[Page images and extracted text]
• • • • •

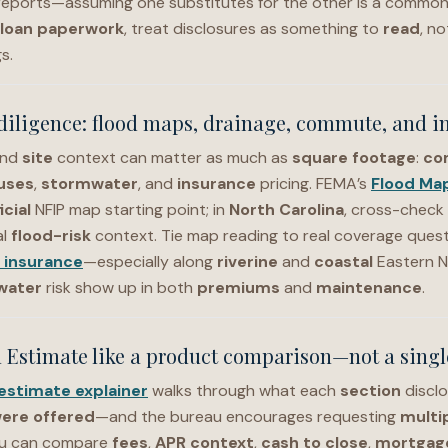
reports—assuming one substitutes for the other is a common
loan paperwork
, treat disclosures as something to
read
, no
s.
diligence: flood maps, drainage, commute, and i
nd
site
context can matter as much as
square footage
:
co
uses
,
stormwater
, and
insurance
pricing. FEMA’s
Flood Ma
icial
NFIP map starting point; in
North Carolina
, cross-check 
al
flood-risk
context. Tie map reading to real coverage quest
 insurance
—especially along
riverine
and
coastal
Eastern N
water
risk show up in both
premiums
and
maintenance
.
 Estimate like a product comparison—not a single
estimate explainer
walks through what each
section
discl
ere offered
—and the bureau encourages requesting
multi
u can compare
fees
,
APR context
,
cash to close
,
mortgage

• • • • •

§ **Problem description**: Counting only lines that contain the string "context", how many are there in the data above? Give the number alone.

§ **Response to this exercise**: 3